### [Your assignment]
Your response should contain every line from the data below that holds the string "profile".
----- Dataset content
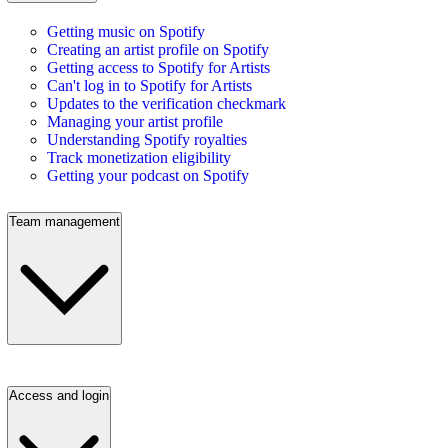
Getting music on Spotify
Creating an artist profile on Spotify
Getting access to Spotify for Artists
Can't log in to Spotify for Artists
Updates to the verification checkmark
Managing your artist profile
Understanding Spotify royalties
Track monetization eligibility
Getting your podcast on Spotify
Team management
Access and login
----------
### [Exercise result]
Creating an artist profile on Spotify
Managing your artist profile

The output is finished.